My husband and my son (age 5 1/2) beat the living snot out of each other daily. They love it, thrive off it, and I detest it. I'm constantly afraid my son will get hurt, either by my husband not being careful enough, or by my son just going balls-to-the-wall nuts trying to 'beat' my husband. This is my life, everyday. They can't walk past one another without one of them initiating some kind of horseplay. Last night, my son was laying in bed, getting ready to go to sleep (tv was on still...) My wonderful husband throws a pillow at my son. Of course son gets up out of bed and throws a pillow back at my husband, and all hell then breaks loose. At bedtime. I'm standing there, yelling at both of them that this is NOT the time! It's bedtime! They both laugh at me, and my son goes back to bed...

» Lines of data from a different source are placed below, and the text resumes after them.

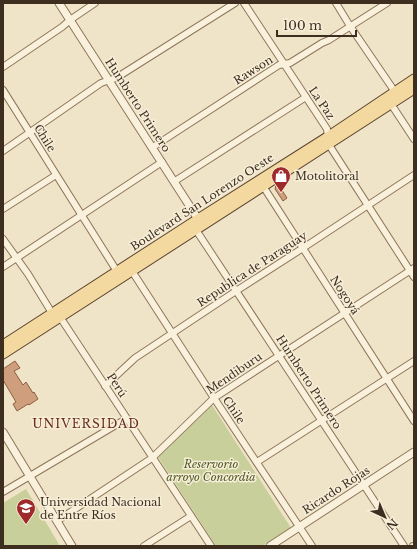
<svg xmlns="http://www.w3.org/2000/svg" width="417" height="549" font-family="'Libre Baskerville',serif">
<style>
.green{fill:#c9cf9b}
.building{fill:#cf9f7d;stroke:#8d5f41}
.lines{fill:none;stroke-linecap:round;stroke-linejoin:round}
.minor-casing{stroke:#8d765c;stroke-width:8}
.tertiary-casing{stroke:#8d765c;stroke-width:9}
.primary-casing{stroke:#5b4430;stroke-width:11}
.minor{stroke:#faf1dc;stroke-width:6}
.tertiary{stroke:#faf1dc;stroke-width:7}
.primary{stroke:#f3d9a0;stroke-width:9}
.labels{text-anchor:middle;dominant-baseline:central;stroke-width:3;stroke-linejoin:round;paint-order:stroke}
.street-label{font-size:11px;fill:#3d2e20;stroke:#f7eed8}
.poi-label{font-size:11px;fill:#3d2e20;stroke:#f7eed8;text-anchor:start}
.park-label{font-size:11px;font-style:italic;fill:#4d5a26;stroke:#f7eed8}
.neighbourhood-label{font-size:12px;letter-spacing:1px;fill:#6b2e1e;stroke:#f7eed8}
</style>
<rect width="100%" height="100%" fill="#f0e4c8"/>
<!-- green -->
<g class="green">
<path d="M212 405 291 528 262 546H216L158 457Z"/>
<path d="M26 489 60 546H3V503Z"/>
</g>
<!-- building -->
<g class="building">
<path d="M278 184 287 198 283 201 275 189 276 185Z"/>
<path d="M15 361 20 368 14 371 23 385 26 382 33 393 34 392 38 399 29 405 28 404 17 411 13 404 16 402 3 380V369Z"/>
</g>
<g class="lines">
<defs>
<g id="minor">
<path d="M244 3 327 129 329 144 331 148 414 277"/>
<path d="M336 3 350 26 393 89V107L414 139"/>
<path d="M3 67 62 27 70 20 95 3"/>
<path d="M3 90 118 273"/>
<path d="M153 147 279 65 290 63 322 43 329 40 387 3"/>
<path d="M3 151 101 83 116 78 235 3"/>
<path d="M175 181 306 97"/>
<path d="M261 183 414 421"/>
<path d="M3 209 56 175"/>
<path d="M198 227V233L404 546"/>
<path d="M3 239 28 274 52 313 60 317 211 546"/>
<path d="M3 267 162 162"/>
<path d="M130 268 214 398 312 546"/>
<path d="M105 386 135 358 236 291 303 248 414 175"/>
<path d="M257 462 414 361"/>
<path d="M3 492 126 419"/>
<path d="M57 521 152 458 214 398 414 268"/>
<path d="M144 546 191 516"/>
<path d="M413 546H414"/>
</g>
<g id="tertiary">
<path d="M59 3 198 219"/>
<path d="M3 432 72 546"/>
<path d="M270 546 414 452"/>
</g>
<g id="primary">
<path d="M3 345 198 219 329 136 414 79"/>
<path d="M3 354 414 89"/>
</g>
</defs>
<!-- minor casing -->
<use href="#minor" class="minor-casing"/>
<!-- tertiary casing -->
<use href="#tertiary" class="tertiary-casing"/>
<!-- primary casing -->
<use href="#primary" class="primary-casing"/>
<!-- minor -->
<use href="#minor" class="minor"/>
<!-- tertiary -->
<use href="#tertiary" class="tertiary"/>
<!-- primary -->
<use href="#primary" class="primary"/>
</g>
<!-- icons -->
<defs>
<symbol id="shop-pin" viewBox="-11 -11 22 30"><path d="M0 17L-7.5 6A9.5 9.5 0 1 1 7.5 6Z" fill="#9e2a2b" stroke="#f7eed8"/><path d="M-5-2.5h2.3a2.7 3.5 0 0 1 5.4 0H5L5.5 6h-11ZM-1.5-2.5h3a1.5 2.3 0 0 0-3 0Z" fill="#fff"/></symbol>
<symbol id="university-pin" viewBox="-11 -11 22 30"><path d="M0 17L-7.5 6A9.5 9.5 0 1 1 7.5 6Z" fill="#9e2a2b" stroke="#f7eed8"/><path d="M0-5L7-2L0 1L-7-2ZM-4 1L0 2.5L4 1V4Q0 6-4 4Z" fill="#fff"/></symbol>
</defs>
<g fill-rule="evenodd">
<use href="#shop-pin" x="270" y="165" width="22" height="30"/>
<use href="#university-pin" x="15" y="497" width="22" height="30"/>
</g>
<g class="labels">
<!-- street labels -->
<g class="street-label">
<text transform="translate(253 70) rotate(-32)">Rawson</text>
<text transform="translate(322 103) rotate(56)">La Paz</text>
<text transform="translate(138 105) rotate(57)">Humberto Primero</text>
<text transform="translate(45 138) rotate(58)">Chile</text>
<text transform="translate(202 202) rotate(-33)">Boulevard San Lorenzo Oeste</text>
<text transform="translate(252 269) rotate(-33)">Republica de Paraguay</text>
<text transform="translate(345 295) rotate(57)">Nogoyá</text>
<text transform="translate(234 373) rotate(-34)">Mendiburu</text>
<text transform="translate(309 382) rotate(57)">Humberto Primero</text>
<text transform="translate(117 385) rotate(57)">Perú</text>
<text transform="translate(234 410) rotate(56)">Chile</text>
<text transform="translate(336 490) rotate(-33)">Ricardo Rojas</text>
</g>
<!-- poi labels -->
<g class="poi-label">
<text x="295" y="176">Motolitoral</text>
<text x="40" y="502">Universidad Nacional<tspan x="40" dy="13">de Entre Ríos</tspan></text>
</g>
<!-- park labels -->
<g class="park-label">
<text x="211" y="464">Reservorio<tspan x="211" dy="13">arroyo Concordia</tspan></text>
</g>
<!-- neighbourhood labels -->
<g class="neighbourhood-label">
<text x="86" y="423">UNIVERSIDAD</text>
</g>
</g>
<!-- border -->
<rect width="417" height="549" fill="none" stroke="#3d2e20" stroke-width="8"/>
<!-- north arrow -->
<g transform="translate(385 517) rotate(136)" stroke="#f7eed8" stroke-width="3" paint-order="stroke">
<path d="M0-3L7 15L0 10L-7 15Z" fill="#3d2e20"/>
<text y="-6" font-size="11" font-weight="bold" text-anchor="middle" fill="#3d2e20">N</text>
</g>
<!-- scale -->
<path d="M277 30v6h79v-6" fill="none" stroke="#3d2e20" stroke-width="2"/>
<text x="283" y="30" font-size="12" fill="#3d2e20" stroke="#f7eed8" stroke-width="3" paint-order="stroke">100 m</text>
</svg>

I have completely lost control. LOL
Honestly, though, I do understand what you mean. I do think this kind of play-fighting has taught my son a few things... he does know how to interact in that way with males, play-fighting, horseplaying, etc. But also, since my husband is obviously so much bigger and stronger than my son, my son can go at him full force, which does allow him to explore his strength in that sort of arena... not that I'm condoning him fighting... I certainly am not... but I do have it in the back of my mind that if he finds himself in a situation where he has no choice but to physically defend himself, I do believe he could (at least against someone his size.) In fact, I did make the statement to my husband - not in front of my son, of course - that I'd hate to see my son up against another 5 year old, which I understand is completely ridiculous to even say and I would never wish that to happen, but I was just noting how physically strong and aggressive he can be when he is allowed to act out that way, which is only with my husband, of course... Seeing my son that way gives me some confidence that he could hold his own, if he had to.
It's totally foreign to me... I had no brothers growing up, and my dad didn't play fight with me, probably since I'm female... but it seems so natural to them... it's just what they do, men and boys... at least that's the way it is in my life.